Keep in mind, however, that BDSM and kink are incredibly nuanced and individualized, and small details can often make a huge difference. Not every submissive with an interest in bondage is comfortable with blindfolds, much like not every foot fetishist enjoys dirty feet. For this reason, simply telling me you'd like to be dominated isn't as helpful as you may think: after all, that was implied from the start when you sought out the services of a professional Dominatrix!

The best way to truly determine your interests is through first-hand experience. While I'm perfectly capable of having my way with you no matter your communication skills, I want you to leave my dungeon filled with the same love and respect for BDSM that I have. This is more likely to happen if you're able to communicate effectively.



A note about my own enjoyment:
Sometimes, submissives are hesitant to talk about their interests because they want me to enjoy myself rather than cater to them. If you share that concern, consider the following:

  • Catering to your enjoyment goes against the very nature of my play style. Frankly, I'd rather stay home with my cats than feign interest for a paycheck.
  • The more I know about you, the more fun I can have. Discussing your kinks in detail tells me so much more than just the obvious. The word choice, vocal inflection, and body language used when going into detail about your interests and limits can often give me insight into agonizing ways to tease you, creative punishments to threaten you with, and additional kinks and fetishes to explore. I wouldn't care about this information if I only wanted to cross activities off a list.

For a more vanilla comparison, say you're having a private dinner prepared by a world-renowned chef. With an entire kitchen at their disposal, they'll find it incredibly helpful to know you're partial to stone fruit, don't care for truffle oil, and have never tried monkfish. Knowing these details doesn't mean you're telling the chef what to do, but it gives the chef important context should they wish to use it.
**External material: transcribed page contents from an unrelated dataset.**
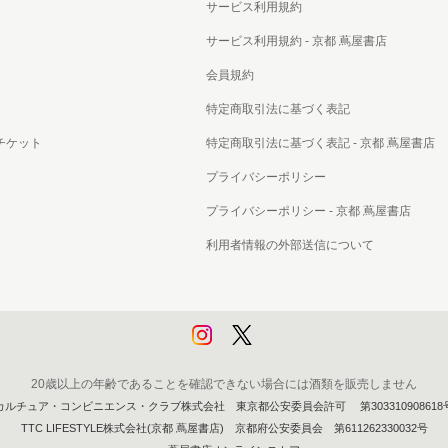
サービス利用規約
サービス利用規約 - 京都 蔦屋書店
会員規約
特定商取引法に基づく表記
チケット
特定商取引法に基づく表記 - 京都 蔦屋書店
プライバシーポリシー
プライバシーポリシー - 京都 蔦屋書店
利用者情報の外部送信について
20歳以上の年齢であることを確認できない場合には酒類を販売しません
カルチュア・コンビニエンス・クラブ株式会社 東京都公安委員会許可 第303310908618
TTC LIFESTYLE株式会社(京都 蔦屋書店) 京都府公安委員会 第611262330032号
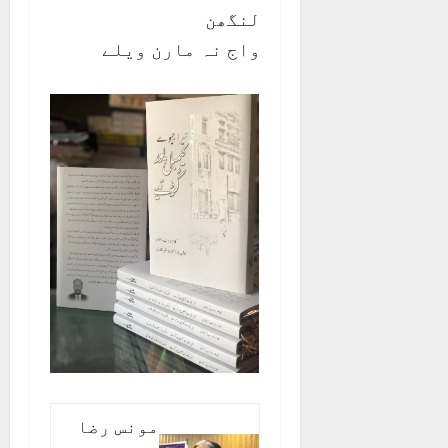
لنگھن
واج نہ مارن ویلے
مونس رضا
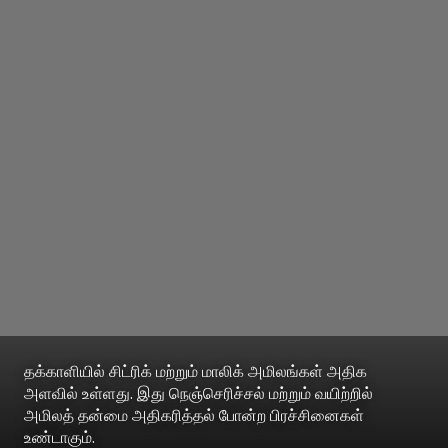
தக்காளியில் சிட்ரிக் மற்றும் மாலிக் அமிலங்கள் அதிக
அளவில் உள்ளது. இது நெஞ்செரிச்சல் மற்றும் வயிற்றில்
அமிலத் தன்மை அதிகரித்தல் போன்ற பிரச்சினைகள்
உண்டாகும்.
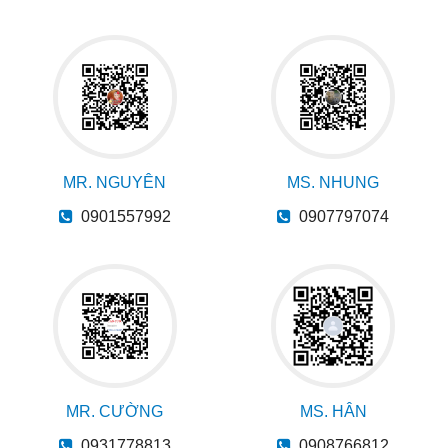
MR. NGUYÊN
MS. NHUNG
0901557992
0907797074
MR. CƯỜNG
MS. HÂN
0931778813
0908766812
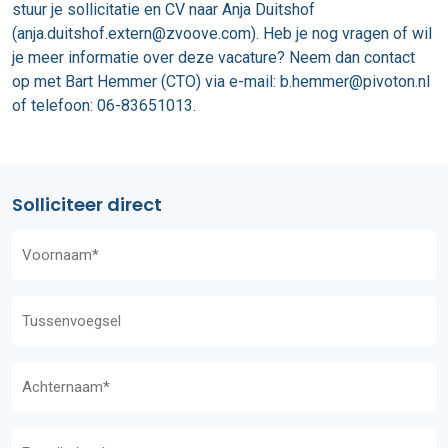
stuur je sollicitatie en CV naar Anja Duitshof
(anja.duitshof.extern@zvoove.com). Heb je nog vragen of wil
je meer informatie over deze vacature? Neem dan contact
op met Bart Hemmer (CTO) via e-mail: b.hemmer@pivoton.nl
of telefoon: 06-83651013.
Solliciteer direct
Naam
(Vereist)
Geen
titel
Naam
(Vereist)
E-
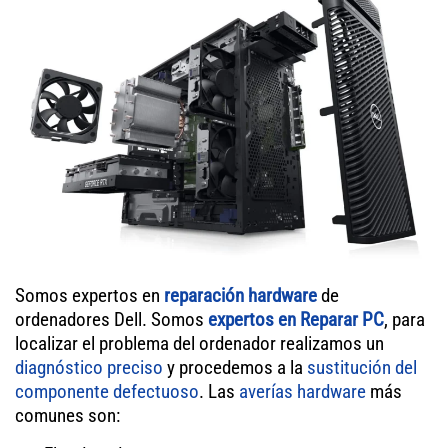
Somos expertos en
reparación hardware
de
ordenadores Dell. Somos
expertos en Reparar PC
, para
localizar el problema del ordenador realizamos un
diagnóstico preciso
y procedemos a la
sustitución del
componente defectuoso
. Las
averías hardware
más
comunes son:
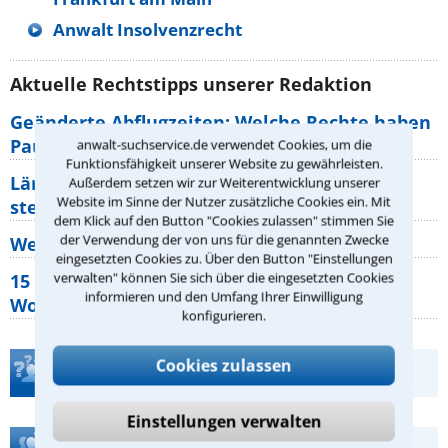
Anwalt Insolvenzrecht
Aktuelle Rechtstipps unserer Redaktion
Geänderte Abflugzeiten: Welche Rechte haben
Pauschalurlauber?
anwalt-suchservice.de verwendet Cookies, um die
Funktionsfähigkeit unserer Website zu gewährleisten.
Lärm von den Nachbarn: Welche Rechte
Außerdem setzen wir zur Weiterentwicklung unserer
Website im Sinne der Nutzer zusätzliche Cookies ein. Mit
stehen mir zu?
dem Klick auf den Button "Cookies zulassen" stimmen Sie
der Verwendung der von uns für die genannten Zwecke
Wer muss Zweitwohnungssteuer zahlen?
eingesetzten Cookies zu. Über den Button "Einstellungen
verwalten" können Sie sich über die eingesetzten Cookies
15 elementare Rechte, die jeder
informieren und den Umfang Ihrer Einwilligung
Wohnungseigentümer kennen sollte
konfigurieren.
Cookies zulassen
Teste Dein Rechtswissen
Einstellungen verwalten
Hilfe bei Ihrer Anwaltsuche?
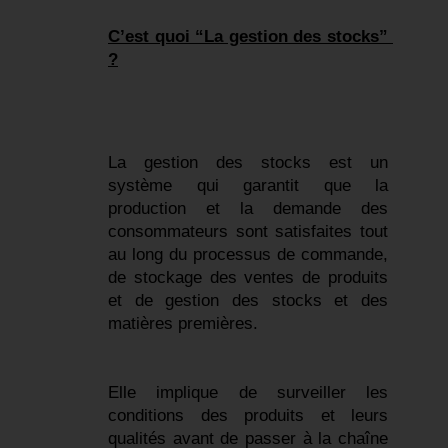
C’est quoi “La gestion des stocks” 
?
La gestion des stocks est un 
système qui garantit que la 
production et la demande des 
consommateurs sont satisfaites tout 
au long du processus de commande, 
de stockage des ventes de produits 
et de gestion des stocks et des 
matières premières.
Elle implique de surveiller les 
conditions des produits et leurs 
qualités avant de passer à la chaîne 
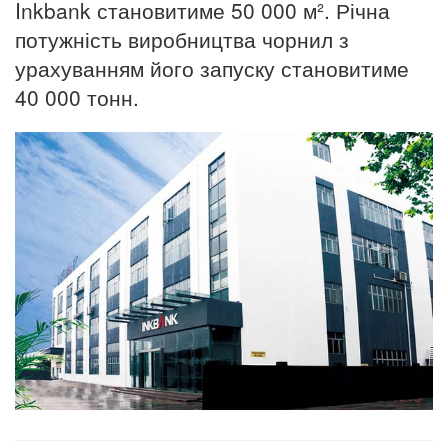
Inkbank становитиме 50 000 м². Річна
потужність виробництва чорнил з
урахуванням його запуску становитиме
40 000 тонн.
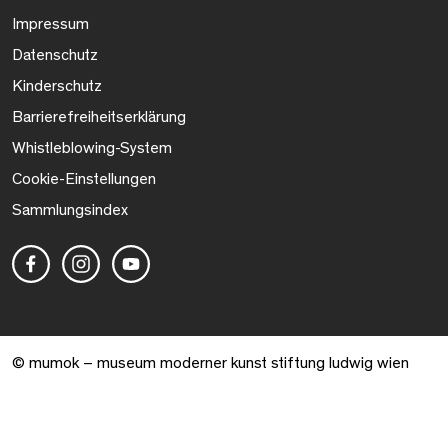
Impressum
Datenschutz
Kinderschutz
Barrierefreiheitserklärung
Whistleblowing-System
Cookie-Einstellungen
Sammlungsindex
© mumok – museum moderner kunst stiftung ludwig wien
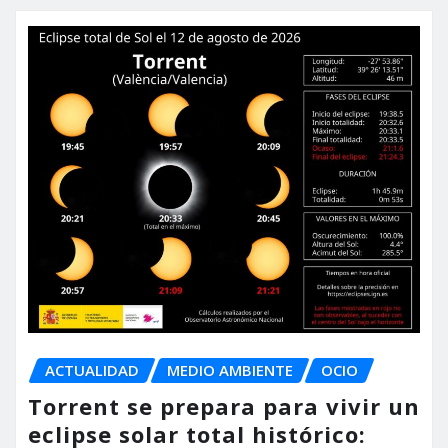
ACTUALIDAD
MEDIO AMBIENTE
OCIO
Torrent se prepara para vivir un
eclipse solar total histórico:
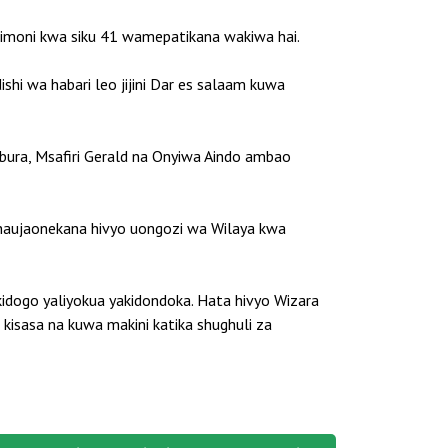
moni kwa siku 41 wamepatikana wakiwa hai.
hi wa habari leo jijini Dar es salaam kuwa
ura, Msafiri Gerald na Onyiwa Aindo ambao
o haujaonekana hivyo uongozi wa Wilaya kwa
kidogo yaliyokua yakidondoka. Hata hivyo Wizara
kisasa na kuwa makini katika shughuli za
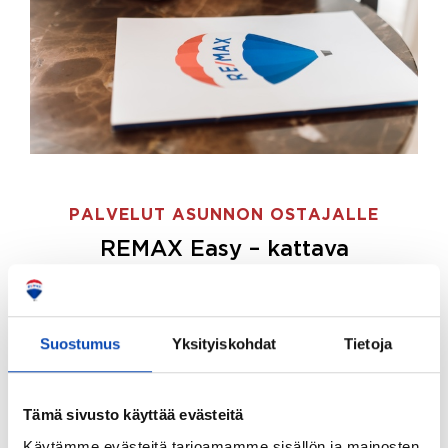
PALVELUT ASUNNON OSTAJALLE
REMAX Easy – kattava
palvelupaketti asunnon ostoon
REMAX Easy on palvelupakettimme asunnon
ostajille.
Tee ostotoimeksianto ja etsimme juuri
Suostumus
Yksityiskohdat
Tietoja
sinulle sopivan kodin, eikä sinun tarvitse nähdä
vaivaa sen löytämiseksi.
Tämä sivusto käyttää evästeitä
Hoidamme koko ostoprosessin puolestasi.
Käytämme evästeitä tarjoamamme sisällön ja mainosten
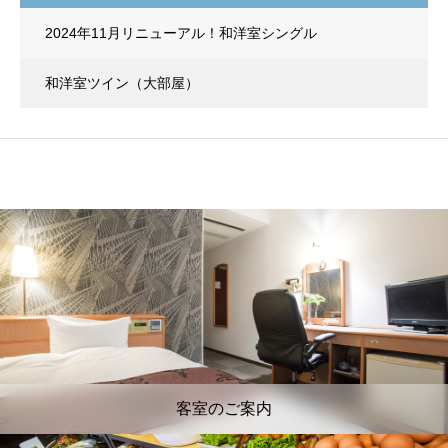
2024年11月リニューアル！和洋室シングル
和洋室ツイン（大部屋）
客室のご案内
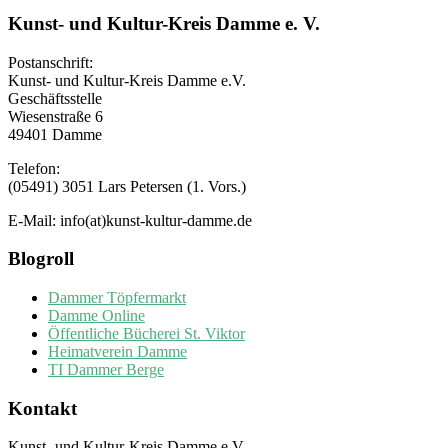
Kunst- und Kultur-Kreis Damme e. V.
Postanschrift:
Kunst- und Kultur-Kreis Damme e.V.
Geschäftsstelle
Wiesenstraße 6
49401 Damme
Telefon:
(05491) 3051 Lars Petersen (1. Vors.)
E-Mail: info(at)kunst-kultur-damme.de
Blogroll
Dammer Töpfermarkt
Damme Online
Öffentliche Bücherei St. Viktor
Heimatverein Damme
TI Dammer Berge
Kontakt
Kunst- und Kultur-Kreis Damme e.V.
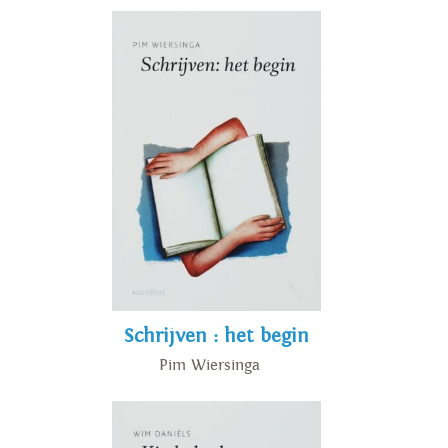
Schrijven : het begin
Pim Wiersinga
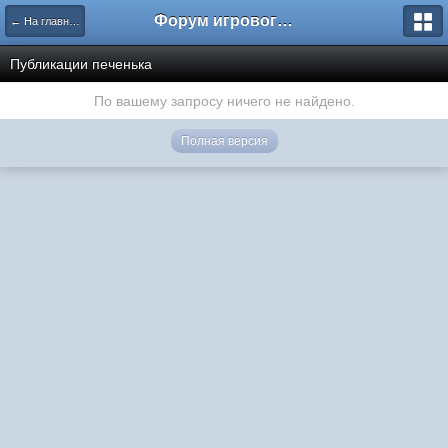
Форум игрового проекта Riverrise
← На главную
Публикации печенька
По вашему запросу ничего не найдено.
Полная версия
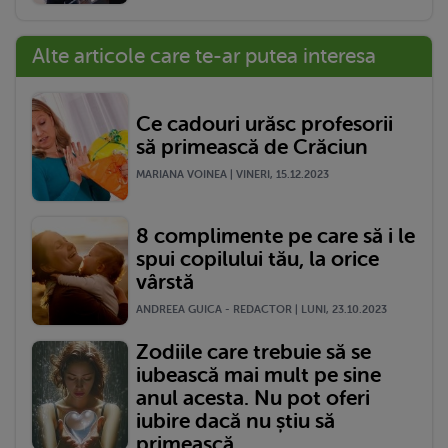
Alte articole care te-ar putea interesa
Ce cadouri urăsc profesorii
să primească de Crăciun
MARIANA VOINEA | VINERI, 15.12.2023
8 complimente pe care să i le
spui copilului tău, la orice
vârstă
ANDREEA GUICA - REDACTOR | LUNI, 23.10.2023
Zodiile care trebuie să se
iubească mai mult pe sine
anul acesta. Nu pot oferi
iubire dacă nu știu să
primească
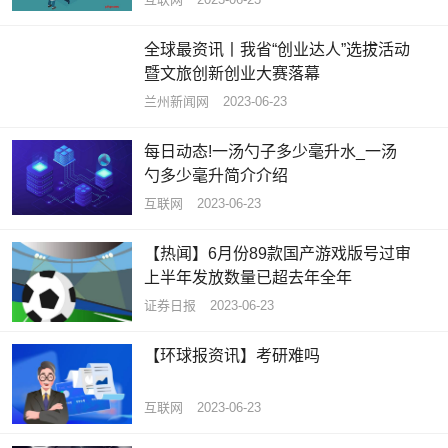
全球最资讯丨我省“创业达人”选拔活动
暨文旅创新创业大赛落幕
兰州新闻网
2023-06-23
每日动态!一汤勺子多少毫升水_一汤
勺多少毫升简介介绍
互联网
2023-06-23
【热闻】6月份89款国产游戏版号过审
上半年发放数量已超去年全年
证券日报
2023-06-23
【环球报资讯】考研难吗
互联网
2023-06-23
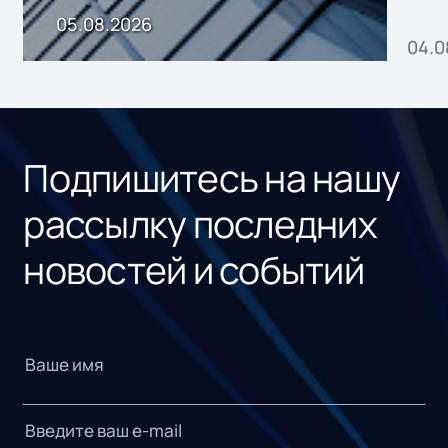
пр
05.08.2026
04.0
без
ном
«1С
Подпишитесь на нашу
рассылку последних
новостей и событий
My best advice for effective communication is to be as blunt as possible during our negotiations at the dungeon prior to play (until then, please keep your emails polite and G-rated!). As a Dominatrix, I'm a professional secret keeper: I promise I'm not judging you for your interests or the way you communicate them to me.

If you still need help finding the right words for your interests, ask yourself the following questions:

  • What does submission look like to you? When you fantasize about being dominated, is it by a strict woman in leather barking orders while you cower at her feet? Do your thoughts turn to being humiliated by the beautiful, bratty girl next door? Are you fascinated with the idea of being feminized and trained to be the perfect maid?

  • Do your kinky fantasies share common themes? Extended reflection may reveal you're especially fond of a body part like feet or armpits, an item of clothing like high heels or gloves, a feeling like helplessness or fear, or a word like pig or slut.

  • What feelings do you hope to experience? A strong desire to be rendered helpless tells me you may enjoy heavy bondage and sensory deprivation, while an ache to feel encouraged and nurtured tells me you may prefer praise to humiliation.

  • What are your hard limits? Personally, I find knowing what you're not interested in to be just as informative as knowing what piques your interests. If you know for a fact you're not interested in feminization, then I know not to stick you in lipstick and panties— in fact, we should avoid my femme room all together.

  • Is BDSM inherently sexual for you? While BDSM is inherently sexual for plenty of people, plenty of others don't find BDSM sexual at all. Instead, they're drawn to kink for the sensations, the power exchange, or just because submission feels natural to them.



These questions are a great place to start, but don't fret if they don't help you. I'm still happy to play with you, so don't let this stop you from experiencing kink for the first time. Again, the best way to truly determine your interests is through first-hand experience, and you can't get there if you don't take that first step.